ARRS 2022 Abstracts

RETURN TO ABSTRACT LISTING


1076. Artificial Intelligence (AI) Triage of Pneumothorax on Chest Radiographs: From Clinical Implementation to Turnaround Time Improvement
Authors * Denotes Presenting Author
  1. Neal Shah; Case Western Reserve University/University Hospitals
  2. Colin Marshall *; Case Western Reserve University/University Hospitals
  3. Gregory O'Connor; Case Western Reserve University/University Hospitals
  4. Jared Durieux; Case Western Reserve University/University Hospitals
  5. Kaustav Bera; Case Western Reserve University/University Hospitals
  6. Amit Gupta; Case Western Reserve University/University Hospitals
Objective:
The purpose of this study is to gauge the accuracy of an FDA-approved artificial intelligence (AI) tool for pneumothorax detection on chest radiographs in the real clinical environment and to analyze the potential improvement in radiologist workflow by means of assessing time to diagnosis following implementation of this tool on a routine clinical Picture Archive and Communication system (PACS).

Materials and Methods:
This retrospective study was approved by local institutional review board (IRB). Seamless integration of the AI tool into clinical PACS was already achieved before the commencement of this study. A cohort of 2016 patients with 7536 chest radiographs was identified from 09/2020 - 03/2021. The patients with AI alerts (TotalAI) were divided into two groups: flagged positive for pneumothorax (Ptx pos AI) and negative for pneumothorax (Ptx neg AI). A control group was identified, composed of patients scanned without the use of AI (No AI). The final radiologist report was taken as ground truth for diagnosis. The pneumothorax size, priority status as per the clinical order, and time to diagnosis (time of first dictation - time of study appearance on PACS) were also obtained.

Results:
Out of 6626 radiographs screened by the AI tool, 1212 (18.3%) were flagged positive for pneumothorax. Time to diagnosis for Ptx posAI group was substantially lower than the No AI group, which was statistically significant (133.3 vs 367 minutes, p < 0.01). There was also a difference between time to diagnosis for the Ptx posAI versus Ptx neg AI groups (133.3 vs 342.2 minutes, p< 0.01). Furthermore, there was decreased time to diagnosis in the Ptx posAI group with STAT priority versus routine/non STAT studies that were flagged by AI (74.7 vs 321.4 minutes, p< 0.001).

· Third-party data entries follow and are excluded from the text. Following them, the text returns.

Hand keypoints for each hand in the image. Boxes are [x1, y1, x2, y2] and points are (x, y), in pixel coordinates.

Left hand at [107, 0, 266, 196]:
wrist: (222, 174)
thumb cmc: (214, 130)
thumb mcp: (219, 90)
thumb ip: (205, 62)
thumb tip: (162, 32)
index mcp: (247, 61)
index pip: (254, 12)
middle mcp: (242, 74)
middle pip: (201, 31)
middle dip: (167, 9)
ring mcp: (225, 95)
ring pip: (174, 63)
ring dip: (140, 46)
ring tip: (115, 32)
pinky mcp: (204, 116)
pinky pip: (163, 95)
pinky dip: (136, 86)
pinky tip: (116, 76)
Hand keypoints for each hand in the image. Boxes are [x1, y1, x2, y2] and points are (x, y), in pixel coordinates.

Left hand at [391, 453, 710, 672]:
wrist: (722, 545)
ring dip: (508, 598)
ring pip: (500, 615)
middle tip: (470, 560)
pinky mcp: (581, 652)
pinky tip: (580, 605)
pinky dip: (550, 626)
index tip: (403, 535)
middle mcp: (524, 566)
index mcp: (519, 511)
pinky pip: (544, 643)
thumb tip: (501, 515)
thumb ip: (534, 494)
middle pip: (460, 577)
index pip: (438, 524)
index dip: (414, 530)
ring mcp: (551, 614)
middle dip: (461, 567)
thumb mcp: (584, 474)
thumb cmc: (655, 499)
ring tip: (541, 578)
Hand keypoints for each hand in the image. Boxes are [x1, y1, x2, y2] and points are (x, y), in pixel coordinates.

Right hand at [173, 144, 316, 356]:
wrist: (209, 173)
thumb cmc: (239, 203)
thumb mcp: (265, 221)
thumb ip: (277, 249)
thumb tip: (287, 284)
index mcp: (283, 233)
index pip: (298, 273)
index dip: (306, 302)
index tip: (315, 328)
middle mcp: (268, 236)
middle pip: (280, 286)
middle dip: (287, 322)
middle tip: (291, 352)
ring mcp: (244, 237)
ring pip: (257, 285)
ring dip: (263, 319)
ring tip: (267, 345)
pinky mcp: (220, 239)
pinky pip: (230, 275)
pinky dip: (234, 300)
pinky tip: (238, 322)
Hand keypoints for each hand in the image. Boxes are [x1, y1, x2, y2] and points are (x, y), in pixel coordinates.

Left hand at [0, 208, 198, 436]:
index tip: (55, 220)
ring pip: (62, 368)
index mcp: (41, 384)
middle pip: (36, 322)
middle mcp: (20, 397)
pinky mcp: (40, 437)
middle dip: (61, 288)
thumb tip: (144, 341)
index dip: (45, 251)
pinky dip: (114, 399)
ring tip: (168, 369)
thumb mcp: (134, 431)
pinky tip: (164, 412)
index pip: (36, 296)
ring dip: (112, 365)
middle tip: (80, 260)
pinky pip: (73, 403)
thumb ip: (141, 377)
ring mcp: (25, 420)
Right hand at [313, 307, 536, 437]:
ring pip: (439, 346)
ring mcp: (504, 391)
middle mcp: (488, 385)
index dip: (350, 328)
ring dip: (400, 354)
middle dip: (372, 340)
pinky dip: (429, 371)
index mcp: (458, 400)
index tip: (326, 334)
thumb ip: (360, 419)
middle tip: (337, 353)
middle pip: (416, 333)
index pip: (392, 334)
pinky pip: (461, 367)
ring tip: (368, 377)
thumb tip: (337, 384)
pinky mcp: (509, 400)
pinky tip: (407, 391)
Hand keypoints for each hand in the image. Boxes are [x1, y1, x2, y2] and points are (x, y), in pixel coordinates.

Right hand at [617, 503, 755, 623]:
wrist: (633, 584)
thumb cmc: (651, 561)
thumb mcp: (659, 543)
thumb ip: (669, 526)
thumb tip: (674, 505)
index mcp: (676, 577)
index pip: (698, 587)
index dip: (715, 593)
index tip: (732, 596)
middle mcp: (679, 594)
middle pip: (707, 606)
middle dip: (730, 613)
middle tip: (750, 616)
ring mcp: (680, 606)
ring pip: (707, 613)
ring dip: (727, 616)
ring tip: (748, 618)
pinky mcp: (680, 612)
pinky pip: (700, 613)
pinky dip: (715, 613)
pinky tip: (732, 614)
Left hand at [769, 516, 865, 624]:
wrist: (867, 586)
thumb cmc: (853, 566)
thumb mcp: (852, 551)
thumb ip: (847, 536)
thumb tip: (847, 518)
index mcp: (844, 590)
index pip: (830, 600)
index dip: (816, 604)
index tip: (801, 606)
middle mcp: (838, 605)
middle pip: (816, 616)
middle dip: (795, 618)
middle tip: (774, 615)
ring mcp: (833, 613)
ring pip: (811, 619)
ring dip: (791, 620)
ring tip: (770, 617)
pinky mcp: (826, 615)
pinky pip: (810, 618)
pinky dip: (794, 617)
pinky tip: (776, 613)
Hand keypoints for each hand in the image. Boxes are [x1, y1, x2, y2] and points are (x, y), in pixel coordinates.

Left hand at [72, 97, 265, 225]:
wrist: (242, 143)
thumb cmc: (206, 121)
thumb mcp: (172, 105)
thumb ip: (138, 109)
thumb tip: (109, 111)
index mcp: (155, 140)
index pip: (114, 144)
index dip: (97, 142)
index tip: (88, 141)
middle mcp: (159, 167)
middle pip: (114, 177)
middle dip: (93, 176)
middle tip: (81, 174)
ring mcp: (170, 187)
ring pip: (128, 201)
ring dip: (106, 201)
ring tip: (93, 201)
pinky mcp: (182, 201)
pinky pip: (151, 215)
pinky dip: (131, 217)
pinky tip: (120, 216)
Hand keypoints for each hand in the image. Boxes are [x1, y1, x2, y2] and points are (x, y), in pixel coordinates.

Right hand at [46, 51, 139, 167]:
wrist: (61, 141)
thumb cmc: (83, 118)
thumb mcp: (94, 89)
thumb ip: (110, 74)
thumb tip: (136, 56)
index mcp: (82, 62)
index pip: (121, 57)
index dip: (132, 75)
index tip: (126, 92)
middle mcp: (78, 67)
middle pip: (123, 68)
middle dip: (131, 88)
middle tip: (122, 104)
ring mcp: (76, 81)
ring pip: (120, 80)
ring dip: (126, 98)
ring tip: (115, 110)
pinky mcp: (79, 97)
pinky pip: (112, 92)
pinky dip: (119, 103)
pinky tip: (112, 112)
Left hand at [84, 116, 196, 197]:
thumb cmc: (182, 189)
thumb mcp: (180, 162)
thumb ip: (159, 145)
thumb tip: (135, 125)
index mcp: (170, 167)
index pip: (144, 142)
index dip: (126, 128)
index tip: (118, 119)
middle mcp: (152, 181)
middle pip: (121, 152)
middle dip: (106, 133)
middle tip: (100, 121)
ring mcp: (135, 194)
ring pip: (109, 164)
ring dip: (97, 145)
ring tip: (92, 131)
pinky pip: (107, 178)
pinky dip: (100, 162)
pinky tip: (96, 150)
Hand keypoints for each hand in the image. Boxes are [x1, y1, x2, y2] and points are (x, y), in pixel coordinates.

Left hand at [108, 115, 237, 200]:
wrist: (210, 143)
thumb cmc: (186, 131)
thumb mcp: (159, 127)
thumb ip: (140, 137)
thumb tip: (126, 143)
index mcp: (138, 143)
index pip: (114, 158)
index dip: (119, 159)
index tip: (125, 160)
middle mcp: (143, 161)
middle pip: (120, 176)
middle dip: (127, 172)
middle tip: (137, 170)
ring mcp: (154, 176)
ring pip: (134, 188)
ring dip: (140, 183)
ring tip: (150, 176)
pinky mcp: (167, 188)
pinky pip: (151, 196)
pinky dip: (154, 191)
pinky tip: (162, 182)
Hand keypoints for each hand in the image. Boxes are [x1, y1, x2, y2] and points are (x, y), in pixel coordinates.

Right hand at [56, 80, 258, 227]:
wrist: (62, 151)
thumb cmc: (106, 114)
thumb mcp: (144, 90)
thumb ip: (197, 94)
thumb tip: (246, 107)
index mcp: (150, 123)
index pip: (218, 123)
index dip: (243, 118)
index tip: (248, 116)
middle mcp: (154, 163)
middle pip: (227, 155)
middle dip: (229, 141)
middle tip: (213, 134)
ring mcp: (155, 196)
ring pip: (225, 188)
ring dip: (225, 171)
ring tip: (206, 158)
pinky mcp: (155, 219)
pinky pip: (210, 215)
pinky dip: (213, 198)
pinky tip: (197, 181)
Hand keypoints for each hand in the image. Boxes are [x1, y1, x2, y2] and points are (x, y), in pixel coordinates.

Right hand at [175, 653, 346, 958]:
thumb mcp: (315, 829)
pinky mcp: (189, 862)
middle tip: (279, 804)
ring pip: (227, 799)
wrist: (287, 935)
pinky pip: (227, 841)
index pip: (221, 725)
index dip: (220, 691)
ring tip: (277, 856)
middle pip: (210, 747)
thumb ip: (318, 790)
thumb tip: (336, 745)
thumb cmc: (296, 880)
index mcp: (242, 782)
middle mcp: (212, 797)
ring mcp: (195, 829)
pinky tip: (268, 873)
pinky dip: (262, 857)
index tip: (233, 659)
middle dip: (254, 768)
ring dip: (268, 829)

There was no difference in time to diagnosis between studies flagged as priority 1 STAT versus priority 2 STAT (p = 0.74). The sensitivity and specificity of AI for clinically significant pneumothoraxes (moderate or large) were 85.1% and 87.7%, respectively, and for any size pneumothorax (small, moderate, or large) sensitivity and specificity values were 73.7% and 93.6%, respectively.

Conclusion:
Implementation of an AI tool into the clinical environment is possible and results in meaningful improvement in radiologists’ turnaround time, without compromising the diagnostic accuracy. Additionally, pairing AI with existing triage system of STAT/routine ordering can further improve the time to diagnosis. This study paves a way for further expanded application of such AI algorithms in clinical practice and proves that AI-powered triage can quicken identification and reporting of pneumothoraxes. Thus, adding AI tools can increase efficiency in radiology without negatively impacting accuracy.